By the weekend, nearly 200 media members were on the site, including crews from CNN, MSNBC and Fox News Channel and from such newspapers as the New York Times, Chicago Tribune, Los Angeles Times and Atlanta Journal-Constitution.

Competition to break news was fierce.  Police threatened to jail reporters who pushed too hard for access to the miners' families, sequestered in the Sipesville Volunteer fire hall.

Local print reporters sometimes felt cut out of the loop.  After being bumped off a press corps bus heading to the rescue site to make room for an NBC crew, Kozuch complained so much "they brought the bus back just for me and my photographer."

"That's just a part of covering a big story," said the Johnstown Tribune-Democrat's Mike Faher.  "The same thing happened after Flight 93.  It's frustrating when you're trying to have a conversation and a TV crew interrupts for a sound bite."

TV reporters struggled to get the pronunciations right (locals call the nearby stream the KWEE-mahoning Creek, but call the work site the KEW-creek Mine).
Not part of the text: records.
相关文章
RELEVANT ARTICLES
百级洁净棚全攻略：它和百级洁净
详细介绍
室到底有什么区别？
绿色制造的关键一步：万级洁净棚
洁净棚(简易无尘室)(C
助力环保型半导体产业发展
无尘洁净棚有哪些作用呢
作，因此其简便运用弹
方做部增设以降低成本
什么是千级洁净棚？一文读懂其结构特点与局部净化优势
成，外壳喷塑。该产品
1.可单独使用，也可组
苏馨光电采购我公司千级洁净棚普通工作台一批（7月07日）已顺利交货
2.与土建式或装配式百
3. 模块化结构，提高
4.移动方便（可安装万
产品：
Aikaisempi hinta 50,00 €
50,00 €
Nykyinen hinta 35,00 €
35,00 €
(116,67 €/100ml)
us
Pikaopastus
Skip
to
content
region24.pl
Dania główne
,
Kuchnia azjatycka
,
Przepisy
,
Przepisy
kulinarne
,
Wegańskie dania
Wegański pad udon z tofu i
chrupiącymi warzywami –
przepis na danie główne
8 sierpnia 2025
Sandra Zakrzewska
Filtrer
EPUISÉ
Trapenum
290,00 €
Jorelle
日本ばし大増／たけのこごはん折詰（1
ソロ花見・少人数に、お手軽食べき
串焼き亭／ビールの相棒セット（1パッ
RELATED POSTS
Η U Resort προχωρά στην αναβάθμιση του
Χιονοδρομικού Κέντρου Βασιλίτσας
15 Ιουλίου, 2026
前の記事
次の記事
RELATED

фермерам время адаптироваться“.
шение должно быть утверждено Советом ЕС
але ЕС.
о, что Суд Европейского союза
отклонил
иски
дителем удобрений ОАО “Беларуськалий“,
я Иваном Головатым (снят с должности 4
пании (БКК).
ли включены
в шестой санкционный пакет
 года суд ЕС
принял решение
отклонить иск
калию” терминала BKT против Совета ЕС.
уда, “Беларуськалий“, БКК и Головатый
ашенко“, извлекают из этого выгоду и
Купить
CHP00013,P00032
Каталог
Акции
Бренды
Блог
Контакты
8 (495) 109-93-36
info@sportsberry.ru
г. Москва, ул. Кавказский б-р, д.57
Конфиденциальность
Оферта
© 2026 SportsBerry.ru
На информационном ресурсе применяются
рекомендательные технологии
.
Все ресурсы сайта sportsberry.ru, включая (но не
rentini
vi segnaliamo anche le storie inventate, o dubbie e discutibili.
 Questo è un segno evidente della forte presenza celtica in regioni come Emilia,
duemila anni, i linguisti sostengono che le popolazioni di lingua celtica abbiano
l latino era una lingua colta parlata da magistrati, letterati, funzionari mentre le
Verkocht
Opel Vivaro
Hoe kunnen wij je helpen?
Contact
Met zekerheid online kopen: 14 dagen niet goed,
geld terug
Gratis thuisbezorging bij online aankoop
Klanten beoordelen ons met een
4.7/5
The reporter with the most familiar face, Fox News' Geraldo Rivera, didn't arrive until 8 p.m. Friday.  When he got there, he expected to be covering a tragedy.

"I got there at sort of the nadir, when they hadn't heard from the miners in a while.  My first interview was with a local woman who was beginning to fray around the edges.  She was harshly critical of [Gov. Mark Schweiker] and insisted on speaking to me.  She told me she was the cousin of one of the miners and the family was getting very edgy and impatient."

Rivera, too, was growing impatient with the governor's guarded announcements to the press.

"The governor at that time seemed more of a cheerleader than a soothsayer," he said.  "It was difficult to cover, instant history.  You want to be the first to get it, but the consequences of not getting it right are much greater than the consequences of not getting it first."

The worldwide attention brought an instant response.  Dozens of Web surfers discovered the Sipesville Fire Department's e-mail address and sent messages of support.  After Larry Baughman, manager of the Summit Diner, was interviewed on Fox, he received calls from people around the world, most of whom asked to pray with him.  Among them was a woman from Alabama, where 12 miners were killed last fall trying to rescue a fellow miner, who also died.

With the exception of the rescue workers frantically drilling an escape route, that's all anyone could do at that point -- pray, and wait.